New bulk storage facility creates safe haven for materials at busy harbour.
Rubb Building Systems has designed, manufactured and constructed a new port storage structure at Belfast Harbour.
This is the fourth steel framed fabric clad building the company has delivered to the harbour, which is Northern Ireland’s principal maritime gateway and logistics hub. Around 70% of Northern Ireland’s and 20% of the entire island’s seabourne trade is handled at the harbour each year.
Rubb harbour structures provide large, clearspan internal spaces that are illuminated by natural light through Rubb’s translucent roofing system. This allows a brighter, safer, more efficient working environment than conventional warehouse structures. Rubb relocatable buildings offer flexible storage warehouse solutions as they can be easily and quickly reconfigured/relocated to suit the changing requirements of a busy port.
Rubb worked with main contractor McMillan Construction to install the 32.5m wide x 76.5m long port structure at Belfast Harbour. The building features 6.75m high sidewalls, with outside tapered column legs, which ensure all internal walls have a straight vertical face. This helps to maximize the internal space.
The facility sits on a 1m high concrete wall and has an internal apex height of 13.5m from internal floor level.
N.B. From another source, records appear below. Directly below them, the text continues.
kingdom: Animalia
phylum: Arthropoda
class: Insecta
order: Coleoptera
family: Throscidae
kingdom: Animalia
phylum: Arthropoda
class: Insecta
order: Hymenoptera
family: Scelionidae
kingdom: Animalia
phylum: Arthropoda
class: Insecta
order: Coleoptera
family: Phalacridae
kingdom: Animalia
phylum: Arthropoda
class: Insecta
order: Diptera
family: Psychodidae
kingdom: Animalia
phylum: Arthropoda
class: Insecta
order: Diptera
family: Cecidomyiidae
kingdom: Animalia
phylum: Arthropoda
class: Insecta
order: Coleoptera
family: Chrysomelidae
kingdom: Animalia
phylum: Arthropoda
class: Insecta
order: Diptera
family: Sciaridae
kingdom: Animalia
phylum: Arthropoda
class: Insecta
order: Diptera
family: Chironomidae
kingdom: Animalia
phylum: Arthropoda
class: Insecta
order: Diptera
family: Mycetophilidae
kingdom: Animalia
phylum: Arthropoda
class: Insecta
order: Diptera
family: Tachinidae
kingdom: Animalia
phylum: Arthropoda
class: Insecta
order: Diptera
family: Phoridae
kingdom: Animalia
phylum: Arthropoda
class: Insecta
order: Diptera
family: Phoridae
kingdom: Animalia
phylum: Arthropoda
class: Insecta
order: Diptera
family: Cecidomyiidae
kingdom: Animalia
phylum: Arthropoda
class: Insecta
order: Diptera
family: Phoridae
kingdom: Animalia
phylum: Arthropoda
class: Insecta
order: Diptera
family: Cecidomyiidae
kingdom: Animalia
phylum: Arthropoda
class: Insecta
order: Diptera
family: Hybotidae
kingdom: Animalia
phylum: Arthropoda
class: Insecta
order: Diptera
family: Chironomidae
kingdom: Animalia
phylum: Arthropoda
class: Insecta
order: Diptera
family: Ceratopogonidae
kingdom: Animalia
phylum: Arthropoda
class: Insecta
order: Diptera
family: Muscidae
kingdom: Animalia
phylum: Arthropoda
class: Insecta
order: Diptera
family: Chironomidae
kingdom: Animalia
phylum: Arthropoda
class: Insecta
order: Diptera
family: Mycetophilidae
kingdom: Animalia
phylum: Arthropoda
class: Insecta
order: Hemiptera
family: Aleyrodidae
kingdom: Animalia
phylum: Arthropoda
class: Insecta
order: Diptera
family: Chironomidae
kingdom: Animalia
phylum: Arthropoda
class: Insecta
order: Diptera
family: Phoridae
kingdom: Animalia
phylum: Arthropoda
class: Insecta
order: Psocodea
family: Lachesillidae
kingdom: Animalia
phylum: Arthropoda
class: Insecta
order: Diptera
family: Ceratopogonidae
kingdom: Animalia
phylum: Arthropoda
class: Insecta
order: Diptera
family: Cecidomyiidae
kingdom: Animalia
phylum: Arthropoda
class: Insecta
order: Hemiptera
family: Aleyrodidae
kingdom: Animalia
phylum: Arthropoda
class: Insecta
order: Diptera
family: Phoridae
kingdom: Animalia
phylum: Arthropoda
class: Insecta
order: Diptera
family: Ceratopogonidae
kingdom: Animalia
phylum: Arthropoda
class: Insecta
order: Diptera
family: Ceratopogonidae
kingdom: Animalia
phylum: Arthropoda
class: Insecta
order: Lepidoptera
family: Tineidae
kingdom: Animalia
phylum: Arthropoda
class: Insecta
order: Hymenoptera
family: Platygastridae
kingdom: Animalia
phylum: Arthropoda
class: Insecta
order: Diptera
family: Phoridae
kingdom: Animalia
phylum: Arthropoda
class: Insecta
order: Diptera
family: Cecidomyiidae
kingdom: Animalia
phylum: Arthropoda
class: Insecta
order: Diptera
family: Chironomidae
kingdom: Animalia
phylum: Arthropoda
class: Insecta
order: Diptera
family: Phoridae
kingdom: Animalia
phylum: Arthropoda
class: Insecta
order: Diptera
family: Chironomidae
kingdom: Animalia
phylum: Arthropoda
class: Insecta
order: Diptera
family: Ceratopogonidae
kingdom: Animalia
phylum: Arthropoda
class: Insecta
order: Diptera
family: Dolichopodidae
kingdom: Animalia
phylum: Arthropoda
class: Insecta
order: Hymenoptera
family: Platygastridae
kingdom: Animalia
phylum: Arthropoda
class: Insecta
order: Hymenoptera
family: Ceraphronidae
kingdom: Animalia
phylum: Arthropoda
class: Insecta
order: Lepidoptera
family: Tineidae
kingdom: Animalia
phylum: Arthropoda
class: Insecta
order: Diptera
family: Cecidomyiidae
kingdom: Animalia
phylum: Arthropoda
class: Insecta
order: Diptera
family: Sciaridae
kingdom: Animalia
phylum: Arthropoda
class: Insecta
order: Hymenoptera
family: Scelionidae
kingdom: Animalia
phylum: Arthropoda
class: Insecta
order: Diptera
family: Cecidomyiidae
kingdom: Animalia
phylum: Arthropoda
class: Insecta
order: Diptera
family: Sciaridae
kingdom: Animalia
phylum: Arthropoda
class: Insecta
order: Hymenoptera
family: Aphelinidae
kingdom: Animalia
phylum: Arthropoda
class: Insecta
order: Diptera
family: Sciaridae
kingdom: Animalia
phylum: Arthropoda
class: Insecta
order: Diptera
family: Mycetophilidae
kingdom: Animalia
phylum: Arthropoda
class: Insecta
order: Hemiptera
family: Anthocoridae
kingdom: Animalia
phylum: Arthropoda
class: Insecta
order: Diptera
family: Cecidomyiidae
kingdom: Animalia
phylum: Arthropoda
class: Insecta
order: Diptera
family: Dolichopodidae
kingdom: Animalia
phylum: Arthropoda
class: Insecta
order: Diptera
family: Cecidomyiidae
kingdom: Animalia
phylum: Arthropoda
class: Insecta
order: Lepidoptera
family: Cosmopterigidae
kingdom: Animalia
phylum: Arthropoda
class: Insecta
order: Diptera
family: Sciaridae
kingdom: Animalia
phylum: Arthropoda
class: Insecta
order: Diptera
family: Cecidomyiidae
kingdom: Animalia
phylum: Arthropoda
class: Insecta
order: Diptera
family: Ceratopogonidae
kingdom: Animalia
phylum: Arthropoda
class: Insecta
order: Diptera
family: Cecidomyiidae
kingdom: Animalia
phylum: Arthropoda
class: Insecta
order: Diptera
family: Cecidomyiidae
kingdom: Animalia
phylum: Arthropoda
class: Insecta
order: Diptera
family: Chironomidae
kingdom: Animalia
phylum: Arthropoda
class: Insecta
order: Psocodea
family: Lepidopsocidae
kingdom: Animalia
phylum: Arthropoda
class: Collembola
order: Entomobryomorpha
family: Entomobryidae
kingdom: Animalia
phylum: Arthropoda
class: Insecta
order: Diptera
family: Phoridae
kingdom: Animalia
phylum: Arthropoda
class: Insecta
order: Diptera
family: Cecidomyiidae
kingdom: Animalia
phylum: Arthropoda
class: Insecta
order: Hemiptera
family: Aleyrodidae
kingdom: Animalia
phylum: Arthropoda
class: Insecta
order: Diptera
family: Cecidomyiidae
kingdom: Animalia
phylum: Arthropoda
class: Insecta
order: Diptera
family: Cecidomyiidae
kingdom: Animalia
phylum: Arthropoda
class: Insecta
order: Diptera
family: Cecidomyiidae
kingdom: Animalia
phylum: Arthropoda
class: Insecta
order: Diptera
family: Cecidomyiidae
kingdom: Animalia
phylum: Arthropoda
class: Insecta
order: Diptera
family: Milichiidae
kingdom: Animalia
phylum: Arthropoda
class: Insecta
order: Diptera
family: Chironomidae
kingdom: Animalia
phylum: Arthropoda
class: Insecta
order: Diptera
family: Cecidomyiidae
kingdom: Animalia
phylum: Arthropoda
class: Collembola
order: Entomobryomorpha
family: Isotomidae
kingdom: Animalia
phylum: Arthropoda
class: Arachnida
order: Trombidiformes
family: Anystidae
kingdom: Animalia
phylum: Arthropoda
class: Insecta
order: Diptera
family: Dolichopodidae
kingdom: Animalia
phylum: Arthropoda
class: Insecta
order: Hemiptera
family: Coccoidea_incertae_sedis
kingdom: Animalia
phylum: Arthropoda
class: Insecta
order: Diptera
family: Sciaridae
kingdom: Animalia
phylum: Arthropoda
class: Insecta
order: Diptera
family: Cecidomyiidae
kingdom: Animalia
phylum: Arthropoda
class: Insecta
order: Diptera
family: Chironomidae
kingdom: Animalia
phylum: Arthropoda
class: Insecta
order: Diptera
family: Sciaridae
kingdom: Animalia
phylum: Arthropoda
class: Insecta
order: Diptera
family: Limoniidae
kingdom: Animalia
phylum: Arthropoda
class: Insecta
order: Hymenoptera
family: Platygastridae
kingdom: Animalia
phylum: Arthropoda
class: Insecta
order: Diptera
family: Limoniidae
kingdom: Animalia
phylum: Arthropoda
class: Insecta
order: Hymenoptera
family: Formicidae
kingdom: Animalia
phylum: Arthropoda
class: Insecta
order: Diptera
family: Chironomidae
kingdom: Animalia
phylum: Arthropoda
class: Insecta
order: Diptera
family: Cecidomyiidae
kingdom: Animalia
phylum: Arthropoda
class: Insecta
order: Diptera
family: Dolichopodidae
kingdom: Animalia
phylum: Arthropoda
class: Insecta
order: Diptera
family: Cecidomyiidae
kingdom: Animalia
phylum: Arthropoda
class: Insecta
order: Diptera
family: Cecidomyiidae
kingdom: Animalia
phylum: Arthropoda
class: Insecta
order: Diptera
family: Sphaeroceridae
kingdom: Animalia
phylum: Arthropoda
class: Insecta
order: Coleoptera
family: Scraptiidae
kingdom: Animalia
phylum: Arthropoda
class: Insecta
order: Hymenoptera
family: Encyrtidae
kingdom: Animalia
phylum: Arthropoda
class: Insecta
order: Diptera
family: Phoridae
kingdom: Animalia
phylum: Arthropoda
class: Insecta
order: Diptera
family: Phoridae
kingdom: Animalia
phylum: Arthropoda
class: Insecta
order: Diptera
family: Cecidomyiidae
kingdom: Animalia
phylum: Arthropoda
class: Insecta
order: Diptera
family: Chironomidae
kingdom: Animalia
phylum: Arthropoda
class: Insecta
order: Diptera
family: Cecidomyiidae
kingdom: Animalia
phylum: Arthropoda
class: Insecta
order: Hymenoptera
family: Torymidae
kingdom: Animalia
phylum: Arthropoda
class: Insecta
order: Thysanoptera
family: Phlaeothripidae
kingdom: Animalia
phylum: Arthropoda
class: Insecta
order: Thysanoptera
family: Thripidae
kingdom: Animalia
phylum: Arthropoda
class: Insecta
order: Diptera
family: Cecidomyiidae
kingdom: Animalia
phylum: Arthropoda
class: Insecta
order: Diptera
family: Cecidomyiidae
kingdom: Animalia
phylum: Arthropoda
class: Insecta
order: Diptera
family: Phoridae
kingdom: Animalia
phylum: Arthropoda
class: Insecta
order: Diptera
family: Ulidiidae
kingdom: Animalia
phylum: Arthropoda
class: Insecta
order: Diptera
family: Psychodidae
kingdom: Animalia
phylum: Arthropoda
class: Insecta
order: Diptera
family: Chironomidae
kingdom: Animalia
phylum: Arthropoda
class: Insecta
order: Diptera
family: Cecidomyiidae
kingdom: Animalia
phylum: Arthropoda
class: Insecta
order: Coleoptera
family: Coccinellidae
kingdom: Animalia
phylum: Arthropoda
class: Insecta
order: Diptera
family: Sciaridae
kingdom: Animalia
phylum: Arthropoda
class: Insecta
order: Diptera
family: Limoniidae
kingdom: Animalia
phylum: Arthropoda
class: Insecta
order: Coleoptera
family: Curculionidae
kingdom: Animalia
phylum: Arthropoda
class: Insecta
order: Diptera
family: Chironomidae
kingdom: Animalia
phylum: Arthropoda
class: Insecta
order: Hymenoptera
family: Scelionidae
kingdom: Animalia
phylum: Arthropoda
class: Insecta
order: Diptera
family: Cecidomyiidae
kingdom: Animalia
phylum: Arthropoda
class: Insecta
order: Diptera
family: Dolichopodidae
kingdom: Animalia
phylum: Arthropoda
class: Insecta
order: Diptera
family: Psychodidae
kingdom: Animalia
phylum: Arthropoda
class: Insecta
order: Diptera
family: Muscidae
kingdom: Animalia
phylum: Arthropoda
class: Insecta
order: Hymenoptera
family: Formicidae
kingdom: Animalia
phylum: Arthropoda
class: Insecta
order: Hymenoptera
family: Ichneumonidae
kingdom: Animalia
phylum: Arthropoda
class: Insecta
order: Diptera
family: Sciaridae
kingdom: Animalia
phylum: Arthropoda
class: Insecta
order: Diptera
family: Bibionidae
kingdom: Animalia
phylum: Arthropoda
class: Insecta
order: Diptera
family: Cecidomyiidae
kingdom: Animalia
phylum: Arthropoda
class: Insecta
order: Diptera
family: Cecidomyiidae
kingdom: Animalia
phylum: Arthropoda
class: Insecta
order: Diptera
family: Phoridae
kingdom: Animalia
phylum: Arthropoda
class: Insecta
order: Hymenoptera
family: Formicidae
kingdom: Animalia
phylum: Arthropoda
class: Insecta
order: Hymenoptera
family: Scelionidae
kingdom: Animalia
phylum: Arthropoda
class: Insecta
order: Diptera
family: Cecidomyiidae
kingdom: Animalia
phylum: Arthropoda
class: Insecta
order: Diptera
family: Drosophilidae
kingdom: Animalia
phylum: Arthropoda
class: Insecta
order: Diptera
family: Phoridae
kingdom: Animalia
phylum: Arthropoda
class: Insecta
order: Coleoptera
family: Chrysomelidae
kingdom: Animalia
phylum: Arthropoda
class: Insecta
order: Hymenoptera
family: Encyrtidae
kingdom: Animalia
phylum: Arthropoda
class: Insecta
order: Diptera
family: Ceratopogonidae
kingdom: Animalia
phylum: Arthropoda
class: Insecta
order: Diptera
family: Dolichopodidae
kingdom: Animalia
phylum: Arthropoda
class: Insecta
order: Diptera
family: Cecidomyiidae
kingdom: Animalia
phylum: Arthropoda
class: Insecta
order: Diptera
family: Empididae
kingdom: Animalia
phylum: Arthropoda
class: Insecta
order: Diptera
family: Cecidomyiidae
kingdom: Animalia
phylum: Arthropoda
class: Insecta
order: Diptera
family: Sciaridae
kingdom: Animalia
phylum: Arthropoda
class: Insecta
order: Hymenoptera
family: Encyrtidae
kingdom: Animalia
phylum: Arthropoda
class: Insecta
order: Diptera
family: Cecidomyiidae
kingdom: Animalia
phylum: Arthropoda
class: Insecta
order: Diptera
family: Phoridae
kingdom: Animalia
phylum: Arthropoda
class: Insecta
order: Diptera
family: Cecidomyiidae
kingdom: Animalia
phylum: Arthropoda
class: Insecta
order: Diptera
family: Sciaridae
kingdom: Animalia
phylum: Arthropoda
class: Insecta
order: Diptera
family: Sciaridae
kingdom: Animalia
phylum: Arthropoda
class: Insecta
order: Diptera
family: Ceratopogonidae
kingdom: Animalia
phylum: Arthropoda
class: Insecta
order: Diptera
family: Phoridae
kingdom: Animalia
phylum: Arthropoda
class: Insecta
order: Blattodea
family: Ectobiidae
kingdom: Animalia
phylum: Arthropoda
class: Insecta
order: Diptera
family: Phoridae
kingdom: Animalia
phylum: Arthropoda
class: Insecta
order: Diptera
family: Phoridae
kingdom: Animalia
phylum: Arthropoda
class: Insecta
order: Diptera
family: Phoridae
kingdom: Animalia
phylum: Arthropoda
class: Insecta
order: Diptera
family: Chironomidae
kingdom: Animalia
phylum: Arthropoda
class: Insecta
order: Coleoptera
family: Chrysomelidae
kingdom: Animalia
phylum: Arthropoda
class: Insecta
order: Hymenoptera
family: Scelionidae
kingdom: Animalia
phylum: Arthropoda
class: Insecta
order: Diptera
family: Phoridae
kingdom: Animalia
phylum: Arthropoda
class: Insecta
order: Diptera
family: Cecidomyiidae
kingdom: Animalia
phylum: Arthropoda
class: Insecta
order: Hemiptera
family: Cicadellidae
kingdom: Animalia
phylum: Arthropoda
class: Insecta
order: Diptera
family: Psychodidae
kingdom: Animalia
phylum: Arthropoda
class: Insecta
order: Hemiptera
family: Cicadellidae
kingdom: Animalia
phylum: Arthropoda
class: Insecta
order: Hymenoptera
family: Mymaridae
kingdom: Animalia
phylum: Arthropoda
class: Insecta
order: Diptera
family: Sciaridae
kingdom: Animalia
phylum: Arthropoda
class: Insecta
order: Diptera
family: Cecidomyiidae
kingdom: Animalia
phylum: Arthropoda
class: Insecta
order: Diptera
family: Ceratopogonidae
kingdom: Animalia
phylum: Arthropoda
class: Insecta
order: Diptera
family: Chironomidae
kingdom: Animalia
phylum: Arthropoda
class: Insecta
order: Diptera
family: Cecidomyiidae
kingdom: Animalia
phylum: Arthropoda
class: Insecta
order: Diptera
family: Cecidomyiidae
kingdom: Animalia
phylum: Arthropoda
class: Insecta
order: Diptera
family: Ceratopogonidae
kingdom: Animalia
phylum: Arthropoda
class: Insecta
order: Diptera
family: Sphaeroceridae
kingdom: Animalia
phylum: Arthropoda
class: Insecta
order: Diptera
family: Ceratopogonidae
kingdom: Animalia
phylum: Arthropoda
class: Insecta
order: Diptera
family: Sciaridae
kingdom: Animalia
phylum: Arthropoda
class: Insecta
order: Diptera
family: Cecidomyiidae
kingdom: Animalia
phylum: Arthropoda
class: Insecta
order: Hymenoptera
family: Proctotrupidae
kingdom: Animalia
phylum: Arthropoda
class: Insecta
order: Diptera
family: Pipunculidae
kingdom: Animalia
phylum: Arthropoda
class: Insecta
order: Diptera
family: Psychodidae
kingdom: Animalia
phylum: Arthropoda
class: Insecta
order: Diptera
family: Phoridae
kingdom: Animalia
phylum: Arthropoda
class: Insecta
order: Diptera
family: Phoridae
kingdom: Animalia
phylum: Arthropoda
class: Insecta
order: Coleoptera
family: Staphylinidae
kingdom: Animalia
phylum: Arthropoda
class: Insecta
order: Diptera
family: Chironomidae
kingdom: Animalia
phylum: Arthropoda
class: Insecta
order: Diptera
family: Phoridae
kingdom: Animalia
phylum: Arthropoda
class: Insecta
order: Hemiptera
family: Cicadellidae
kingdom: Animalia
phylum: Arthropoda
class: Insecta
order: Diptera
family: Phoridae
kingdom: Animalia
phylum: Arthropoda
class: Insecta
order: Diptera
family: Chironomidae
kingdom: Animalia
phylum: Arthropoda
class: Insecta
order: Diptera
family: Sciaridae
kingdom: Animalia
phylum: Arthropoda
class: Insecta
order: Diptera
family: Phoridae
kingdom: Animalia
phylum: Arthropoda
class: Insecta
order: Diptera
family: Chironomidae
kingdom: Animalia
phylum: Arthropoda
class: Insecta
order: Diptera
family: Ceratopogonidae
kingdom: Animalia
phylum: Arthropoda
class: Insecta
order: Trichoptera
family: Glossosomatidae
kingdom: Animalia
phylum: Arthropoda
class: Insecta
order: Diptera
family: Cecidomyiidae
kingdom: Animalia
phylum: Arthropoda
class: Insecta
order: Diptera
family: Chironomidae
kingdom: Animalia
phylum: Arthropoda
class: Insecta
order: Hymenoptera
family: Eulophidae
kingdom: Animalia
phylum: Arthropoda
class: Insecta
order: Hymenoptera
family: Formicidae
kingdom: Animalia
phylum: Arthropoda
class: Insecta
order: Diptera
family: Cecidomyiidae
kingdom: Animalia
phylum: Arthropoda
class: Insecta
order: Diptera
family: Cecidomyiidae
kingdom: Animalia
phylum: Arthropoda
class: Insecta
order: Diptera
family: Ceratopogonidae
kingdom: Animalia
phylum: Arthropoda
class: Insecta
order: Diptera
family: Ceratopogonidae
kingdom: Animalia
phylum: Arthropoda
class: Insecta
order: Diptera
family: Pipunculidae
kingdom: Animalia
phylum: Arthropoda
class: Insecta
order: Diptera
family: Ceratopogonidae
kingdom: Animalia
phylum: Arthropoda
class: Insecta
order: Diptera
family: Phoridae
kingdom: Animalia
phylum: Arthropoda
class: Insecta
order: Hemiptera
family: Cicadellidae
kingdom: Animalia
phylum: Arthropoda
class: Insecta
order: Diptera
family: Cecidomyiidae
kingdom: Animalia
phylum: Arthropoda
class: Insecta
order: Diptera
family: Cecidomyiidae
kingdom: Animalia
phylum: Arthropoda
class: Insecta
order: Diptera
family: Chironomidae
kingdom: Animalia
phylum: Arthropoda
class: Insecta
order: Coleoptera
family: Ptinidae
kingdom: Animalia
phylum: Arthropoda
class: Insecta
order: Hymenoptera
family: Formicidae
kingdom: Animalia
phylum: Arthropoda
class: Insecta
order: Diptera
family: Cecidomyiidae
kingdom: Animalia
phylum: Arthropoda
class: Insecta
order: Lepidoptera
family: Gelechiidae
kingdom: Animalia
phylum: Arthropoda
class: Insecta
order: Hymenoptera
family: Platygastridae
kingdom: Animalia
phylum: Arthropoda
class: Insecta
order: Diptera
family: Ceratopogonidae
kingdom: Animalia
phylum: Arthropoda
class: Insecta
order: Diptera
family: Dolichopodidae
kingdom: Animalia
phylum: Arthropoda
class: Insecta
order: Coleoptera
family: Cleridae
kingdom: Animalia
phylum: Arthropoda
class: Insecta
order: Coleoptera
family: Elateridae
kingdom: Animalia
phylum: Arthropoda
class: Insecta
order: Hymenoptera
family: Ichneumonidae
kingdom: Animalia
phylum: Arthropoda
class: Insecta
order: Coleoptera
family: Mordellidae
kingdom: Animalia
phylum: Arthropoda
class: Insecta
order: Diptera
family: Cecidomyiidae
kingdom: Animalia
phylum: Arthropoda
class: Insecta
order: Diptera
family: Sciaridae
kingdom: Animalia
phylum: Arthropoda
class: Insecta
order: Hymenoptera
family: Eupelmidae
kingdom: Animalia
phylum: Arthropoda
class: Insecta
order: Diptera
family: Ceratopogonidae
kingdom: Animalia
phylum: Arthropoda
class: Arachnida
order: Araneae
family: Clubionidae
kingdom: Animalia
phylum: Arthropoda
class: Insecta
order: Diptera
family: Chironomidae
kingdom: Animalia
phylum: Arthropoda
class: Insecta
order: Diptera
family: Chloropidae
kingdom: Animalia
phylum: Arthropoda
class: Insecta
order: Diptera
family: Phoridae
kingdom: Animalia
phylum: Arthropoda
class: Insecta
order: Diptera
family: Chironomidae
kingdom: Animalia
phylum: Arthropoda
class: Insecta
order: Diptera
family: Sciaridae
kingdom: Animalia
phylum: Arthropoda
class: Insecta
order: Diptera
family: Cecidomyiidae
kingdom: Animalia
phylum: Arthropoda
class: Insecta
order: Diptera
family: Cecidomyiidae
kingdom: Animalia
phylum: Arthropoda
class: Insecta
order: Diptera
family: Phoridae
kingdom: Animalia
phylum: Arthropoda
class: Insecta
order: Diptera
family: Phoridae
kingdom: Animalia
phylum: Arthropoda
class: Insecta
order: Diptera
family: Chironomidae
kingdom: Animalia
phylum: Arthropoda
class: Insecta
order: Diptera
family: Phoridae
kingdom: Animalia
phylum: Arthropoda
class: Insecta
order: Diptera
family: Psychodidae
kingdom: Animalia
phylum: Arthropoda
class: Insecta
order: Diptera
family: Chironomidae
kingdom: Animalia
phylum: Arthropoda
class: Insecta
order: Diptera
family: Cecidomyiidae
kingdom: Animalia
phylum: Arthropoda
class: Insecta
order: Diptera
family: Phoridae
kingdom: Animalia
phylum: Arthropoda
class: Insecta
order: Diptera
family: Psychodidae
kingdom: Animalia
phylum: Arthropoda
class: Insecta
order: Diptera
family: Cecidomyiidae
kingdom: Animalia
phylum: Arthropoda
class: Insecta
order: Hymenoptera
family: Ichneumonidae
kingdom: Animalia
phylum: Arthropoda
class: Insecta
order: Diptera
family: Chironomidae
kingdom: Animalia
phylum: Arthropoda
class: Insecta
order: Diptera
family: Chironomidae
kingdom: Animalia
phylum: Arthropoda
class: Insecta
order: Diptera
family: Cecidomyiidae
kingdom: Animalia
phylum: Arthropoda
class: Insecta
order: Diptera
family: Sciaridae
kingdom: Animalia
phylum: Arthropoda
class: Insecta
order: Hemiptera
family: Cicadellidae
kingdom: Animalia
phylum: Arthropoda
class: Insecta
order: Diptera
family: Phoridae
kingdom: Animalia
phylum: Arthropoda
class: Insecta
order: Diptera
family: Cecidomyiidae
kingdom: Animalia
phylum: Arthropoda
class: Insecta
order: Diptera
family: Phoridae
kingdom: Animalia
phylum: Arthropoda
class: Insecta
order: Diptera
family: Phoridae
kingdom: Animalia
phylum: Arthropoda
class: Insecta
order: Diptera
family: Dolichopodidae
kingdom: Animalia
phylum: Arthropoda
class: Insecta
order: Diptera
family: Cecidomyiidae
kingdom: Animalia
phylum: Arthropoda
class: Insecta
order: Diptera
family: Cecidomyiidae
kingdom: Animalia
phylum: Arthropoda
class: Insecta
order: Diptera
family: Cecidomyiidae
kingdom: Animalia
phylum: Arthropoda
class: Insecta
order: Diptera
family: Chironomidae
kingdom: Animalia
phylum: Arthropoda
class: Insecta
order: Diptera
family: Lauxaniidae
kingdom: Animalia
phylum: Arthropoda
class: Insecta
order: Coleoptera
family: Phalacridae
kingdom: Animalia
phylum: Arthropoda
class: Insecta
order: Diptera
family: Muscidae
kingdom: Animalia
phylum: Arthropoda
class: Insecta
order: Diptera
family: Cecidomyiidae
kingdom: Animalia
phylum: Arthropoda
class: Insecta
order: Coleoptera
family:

It provides 25,340m³ of clear storage space.
A 6m x 6m roller shutter door was installed in one sidewall of the building. Personnel can access the building via three pedestrian doors. The facility was constructed in less than three months and will be used for the storage of steel and other materials.
The hot dip galvanized steel frame and high tenacity PVC covering membrane require very little maintenance. Rubb port buildings are designed to withstand difficult environmental and corrosive conditions. The durable PVC membrane cladding on Rubb port warehousing structures will not corrode in a marine environment. Rubb fabric structures can be custom designed to support a variety of bulk handling methods.